Top of Text provided
When: Feb–Mar for the dense reddish flower clusters on bare twigs; Mar–Apr the whole crown fuzzes with pale reddish-tan samaras (the collectible cue). Dull yellow-green in fall — not showy.
Celtis laevigata
The Piedmont's warty-barked floodplain hackberry — sweet orange drupes that all but grow themselves.
When: Sep–Nov — small orange-red to purplish-brown drupes stud the twigs and persist into winter; soft pale-yellow fall foliage and pale gray, corky-warted bark help you pick it out along bottomland edges
Carya tomentosa
The Piedmont's most abundant hickory — big tan buds, fuzzy leaves, thick-husked sweet nuts; your genus-level key to telling it from pignut, shagbark, and bitternut.
When: Late Sep – Oct — nuts ripen and 4-part brown husks drop to the trail; golden-yellow fall foliage (peaking Oct) lights up the canopy. Scan the ground under ridge-top trees
Oxydendrum arboreum
The sour-leaved heath tree: drooping white lily-of-the-valley sprays in July, crimson fire in fall, and dust-fine seed shed from silver-gray capsules through winter.
When: July for the drooping white flower sprays; late September–October for the early crimson-scarlet fall color that lights it up in the understory; October–November for the persistent silver-gray seed capsules
Lindera benzoin
Crush a leaf — if it smells like allspice and citrus, you've found it. Scout in early fall for the scarlet drupes only female shrubs carry.
When: Late Aug–Oct — scan streamside understory for clusters of glossy scarlet-red drupes (they ripen green→red through late Aug–Sep and are usually stripped by birds by late Oct); foliage also turns clear butter-yellow in fall. (For scouting/ID only, early Mar–Apr shows leafless twigs fuzzed with tiny yellow flowers.)
Campsis radicans
Piedmont's blazing native hummingbird vine — trivially easy to grow, genuinely hard to contain.
When: Jul–Aug to spot the blazing orange-scarlet trumpet clusters; Sep–Oct for the brown, splitting seed capsules
Liriodendron tulipifera
The Piedmont's tallest hardwood drops a cone full of samaras that are mostly empty — cut-test before you cold-stratify.
Bottom of Text provided
Top of Data supplied
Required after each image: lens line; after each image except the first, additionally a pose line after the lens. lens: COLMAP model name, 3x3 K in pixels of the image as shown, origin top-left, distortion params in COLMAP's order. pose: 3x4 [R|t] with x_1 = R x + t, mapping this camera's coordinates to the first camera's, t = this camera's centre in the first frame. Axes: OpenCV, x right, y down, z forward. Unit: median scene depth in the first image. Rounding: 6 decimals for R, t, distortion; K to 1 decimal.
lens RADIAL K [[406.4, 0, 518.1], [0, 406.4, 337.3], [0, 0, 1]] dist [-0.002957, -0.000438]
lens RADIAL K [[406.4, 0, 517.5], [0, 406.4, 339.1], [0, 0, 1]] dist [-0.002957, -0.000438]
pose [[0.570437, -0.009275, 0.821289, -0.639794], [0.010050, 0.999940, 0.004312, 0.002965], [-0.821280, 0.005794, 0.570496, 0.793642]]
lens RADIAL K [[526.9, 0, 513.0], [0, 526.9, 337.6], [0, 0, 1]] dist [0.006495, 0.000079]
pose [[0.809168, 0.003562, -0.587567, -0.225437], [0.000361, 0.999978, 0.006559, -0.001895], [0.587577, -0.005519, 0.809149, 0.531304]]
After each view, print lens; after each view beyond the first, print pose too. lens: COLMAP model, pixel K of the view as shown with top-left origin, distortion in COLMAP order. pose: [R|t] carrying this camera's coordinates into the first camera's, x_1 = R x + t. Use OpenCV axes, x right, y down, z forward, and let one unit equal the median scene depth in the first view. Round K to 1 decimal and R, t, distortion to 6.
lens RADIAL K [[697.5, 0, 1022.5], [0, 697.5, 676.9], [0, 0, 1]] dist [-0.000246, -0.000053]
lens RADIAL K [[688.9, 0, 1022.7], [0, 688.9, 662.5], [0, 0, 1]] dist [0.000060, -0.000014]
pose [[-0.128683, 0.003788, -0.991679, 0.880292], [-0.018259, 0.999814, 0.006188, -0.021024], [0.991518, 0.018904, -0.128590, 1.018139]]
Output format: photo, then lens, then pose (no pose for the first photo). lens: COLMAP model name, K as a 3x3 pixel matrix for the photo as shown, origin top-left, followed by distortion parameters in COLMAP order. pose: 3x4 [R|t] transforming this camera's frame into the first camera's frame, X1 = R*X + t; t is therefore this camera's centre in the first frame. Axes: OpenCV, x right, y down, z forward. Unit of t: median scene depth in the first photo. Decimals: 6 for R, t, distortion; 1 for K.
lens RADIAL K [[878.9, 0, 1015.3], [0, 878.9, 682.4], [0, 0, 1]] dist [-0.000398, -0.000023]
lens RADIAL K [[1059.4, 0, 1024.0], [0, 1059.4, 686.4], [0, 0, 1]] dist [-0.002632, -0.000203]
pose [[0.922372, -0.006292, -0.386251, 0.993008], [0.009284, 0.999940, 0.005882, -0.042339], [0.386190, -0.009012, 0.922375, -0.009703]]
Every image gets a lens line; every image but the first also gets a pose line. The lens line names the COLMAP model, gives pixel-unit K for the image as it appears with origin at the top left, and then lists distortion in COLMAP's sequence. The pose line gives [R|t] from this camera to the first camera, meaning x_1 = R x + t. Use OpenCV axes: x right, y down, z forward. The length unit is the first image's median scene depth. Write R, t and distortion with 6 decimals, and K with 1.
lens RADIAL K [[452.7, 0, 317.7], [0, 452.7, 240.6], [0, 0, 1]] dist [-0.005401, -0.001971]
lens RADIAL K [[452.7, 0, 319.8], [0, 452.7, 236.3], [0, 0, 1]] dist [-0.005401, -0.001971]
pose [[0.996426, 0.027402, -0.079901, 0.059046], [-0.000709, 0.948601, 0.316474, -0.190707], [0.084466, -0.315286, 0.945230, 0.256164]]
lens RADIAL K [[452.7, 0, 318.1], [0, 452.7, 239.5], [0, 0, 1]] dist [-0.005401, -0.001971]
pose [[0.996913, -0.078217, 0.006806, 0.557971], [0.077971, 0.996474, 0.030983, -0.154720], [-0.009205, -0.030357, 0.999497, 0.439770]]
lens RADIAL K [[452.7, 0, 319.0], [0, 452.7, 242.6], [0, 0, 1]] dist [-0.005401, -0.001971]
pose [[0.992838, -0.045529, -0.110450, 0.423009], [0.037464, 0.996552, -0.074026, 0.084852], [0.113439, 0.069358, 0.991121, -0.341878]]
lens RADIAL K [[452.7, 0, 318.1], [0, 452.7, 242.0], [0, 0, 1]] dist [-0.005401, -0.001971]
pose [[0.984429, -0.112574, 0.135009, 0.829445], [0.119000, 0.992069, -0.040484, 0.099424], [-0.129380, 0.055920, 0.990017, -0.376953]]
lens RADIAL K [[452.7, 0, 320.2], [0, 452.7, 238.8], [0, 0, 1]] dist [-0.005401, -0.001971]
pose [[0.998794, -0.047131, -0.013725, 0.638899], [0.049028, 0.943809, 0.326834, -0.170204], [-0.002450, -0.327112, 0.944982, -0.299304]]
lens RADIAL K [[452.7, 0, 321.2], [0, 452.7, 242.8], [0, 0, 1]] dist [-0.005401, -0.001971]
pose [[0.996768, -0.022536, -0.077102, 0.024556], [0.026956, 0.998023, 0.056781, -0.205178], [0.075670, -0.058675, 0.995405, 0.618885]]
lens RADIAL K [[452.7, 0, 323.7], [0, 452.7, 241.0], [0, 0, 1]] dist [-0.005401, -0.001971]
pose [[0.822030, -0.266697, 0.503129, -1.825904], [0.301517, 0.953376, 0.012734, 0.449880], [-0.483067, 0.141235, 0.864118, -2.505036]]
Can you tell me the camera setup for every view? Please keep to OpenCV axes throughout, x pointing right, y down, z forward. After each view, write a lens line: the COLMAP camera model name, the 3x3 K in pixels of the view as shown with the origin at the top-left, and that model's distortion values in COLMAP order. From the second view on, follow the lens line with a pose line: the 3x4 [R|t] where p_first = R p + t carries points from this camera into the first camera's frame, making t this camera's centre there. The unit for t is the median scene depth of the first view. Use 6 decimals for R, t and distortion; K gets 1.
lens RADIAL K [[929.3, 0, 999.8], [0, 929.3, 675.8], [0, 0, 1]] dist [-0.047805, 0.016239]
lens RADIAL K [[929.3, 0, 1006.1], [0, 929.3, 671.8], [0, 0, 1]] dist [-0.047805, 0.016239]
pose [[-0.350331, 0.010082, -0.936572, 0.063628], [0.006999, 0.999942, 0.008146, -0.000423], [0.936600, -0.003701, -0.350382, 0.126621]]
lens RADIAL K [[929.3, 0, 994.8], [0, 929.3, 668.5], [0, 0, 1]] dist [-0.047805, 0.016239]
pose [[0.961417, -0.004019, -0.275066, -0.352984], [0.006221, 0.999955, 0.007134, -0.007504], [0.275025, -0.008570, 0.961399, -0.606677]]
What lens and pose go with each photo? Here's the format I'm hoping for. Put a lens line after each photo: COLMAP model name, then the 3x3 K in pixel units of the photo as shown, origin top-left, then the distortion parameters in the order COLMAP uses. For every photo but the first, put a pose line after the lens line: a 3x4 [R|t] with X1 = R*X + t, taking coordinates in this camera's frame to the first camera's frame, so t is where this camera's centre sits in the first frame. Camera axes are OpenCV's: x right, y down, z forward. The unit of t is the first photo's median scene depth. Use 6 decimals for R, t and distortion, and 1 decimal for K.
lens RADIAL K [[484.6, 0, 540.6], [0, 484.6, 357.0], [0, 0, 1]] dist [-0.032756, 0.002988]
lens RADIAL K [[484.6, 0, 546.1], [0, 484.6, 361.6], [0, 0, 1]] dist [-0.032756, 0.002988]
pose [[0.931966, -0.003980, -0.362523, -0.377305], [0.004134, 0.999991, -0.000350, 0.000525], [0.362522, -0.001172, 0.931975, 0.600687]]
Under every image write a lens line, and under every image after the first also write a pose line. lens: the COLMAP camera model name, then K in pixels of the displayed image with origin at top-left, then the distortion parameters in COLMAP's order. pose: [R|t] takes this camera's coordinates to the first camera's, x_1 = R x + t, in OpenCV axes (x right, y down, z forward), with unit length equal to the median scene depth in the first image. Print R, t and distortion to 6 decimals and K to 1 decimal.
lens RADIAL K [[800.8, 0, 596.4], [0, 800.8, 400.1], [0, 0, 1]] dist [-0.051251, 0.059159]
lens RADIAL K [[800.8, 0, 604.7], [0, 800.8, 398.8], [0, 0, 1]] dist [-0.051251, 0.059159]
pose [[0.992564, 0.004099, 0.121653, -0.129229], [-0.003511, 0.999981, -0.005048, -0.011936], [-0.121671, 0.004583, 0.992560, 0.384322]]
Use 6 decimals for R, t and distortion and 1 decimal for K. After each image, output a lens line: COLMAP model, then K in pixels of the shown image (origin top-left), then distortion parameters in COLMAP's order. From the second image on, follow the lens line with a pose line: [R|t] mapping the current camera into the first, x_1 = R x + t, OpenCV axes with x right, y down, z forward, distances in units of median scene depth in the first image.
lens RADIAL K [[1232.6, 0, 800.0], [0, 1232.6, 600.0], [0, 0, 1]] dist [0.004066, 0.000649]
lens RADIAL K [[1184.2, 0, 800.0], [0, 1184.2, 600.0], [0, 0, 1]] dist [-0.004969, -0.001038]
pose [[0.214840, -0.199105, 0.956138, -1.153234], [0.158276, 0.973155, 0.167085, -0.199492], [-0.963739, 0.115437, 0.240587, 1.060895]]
Bottom of Data supplied
▶ _Work instruction 1_
From the plant guide above, extract the passage starting with "When: July for" and going on through "female shrubs carry.", copied word for word.
▶ _Work instruction 2_
Decide whether each statement below agrees with the plant guide. Answer yes or no for each, and quote the words of the guide that settle it.
(a) The nuts of Carya tomentosa ripen from late September into October.
(b) Both male and female Lindera benzoin shrubs carry the scarlet drupes.
(c) Campsis radicans is described as hard to grow.
▶ _Work instruction 3_
Continue the plant guide after its last line, the entry for Liriodendron tulipifera.

▶ _Answer section 1_
When: July for the drooping white flower sprays; late September–October for the early crimson-scarlet fall color that lights it up in the understory; October–November for the persistent silver-gray seed capsules
Lindera benzoin
Crush a leaf — if it smells like allspice and citrus, you've found it. Scout in early fall for the scarlet drupes only female shrubs carry.

▶ _Answer section 2_
(a) Yes: "Late Sep – Oct — nuts ripen and 4-part brown husks drop to the trail"
(b) No: "Scout in early fall for the scarlet drupes only female shrubs carry."
(c) No: "trivially easy to grow, genuinely hard to contain."

▶ _Answer section 3_
When: Oct–Nov to collect ripe straw-brown cones (samaras persist on the twig into winter); Apr–Jun for the greenish-yellow tulip flowers; Oct for clear-yellow fall foliage that lights up the canopy
Fraxinus americana
A vanishing upland canopy tree — collect samaras from surviving females now, while the emerald ash borer is still ahead of you.
When: Sep–Oct: hunt drooping clusters of tan/brown paddle-shaped samaras on female crowns; late fall foliage turns yellow to distinctive maroon-purple, an easy long-range flag
When each collection's seed or cuttings are best gathered. Plan return trips by the bars.
6 plant groups collected in the field, identified, and worked up for propagation.
Hamamelis virginiana
Fall-ripening woody capsules that ballistically eject shiny black seed — a Piedmont-native understory shrub with spidery late-fall flowers.
Best bet: Ground layering next spring; return late Aug–Sep for ripe seed.
Kalmia latifolia
Iconic evergreen heath of the escarpment — hard to root, slow from seed, and insistent on acidic, sharply drained soil.
Best bet: Take semi-hardwood cuttings now (wound + 1% IBA + humidity/heat); return Sep–Oct for mature seed; peg a layer as insurance.
Cornus alternifolia
The only alternate-leaved eastern dogwood — coral pedicels, blue-black fruit ripe right at collection time. A cool-mountain species pushed to its warm edge in the Piedmont.
Best bet: Sow cleaned blue-black drupes fresh now (outdoor warm→cold cycle); hedge with softwood cuttings.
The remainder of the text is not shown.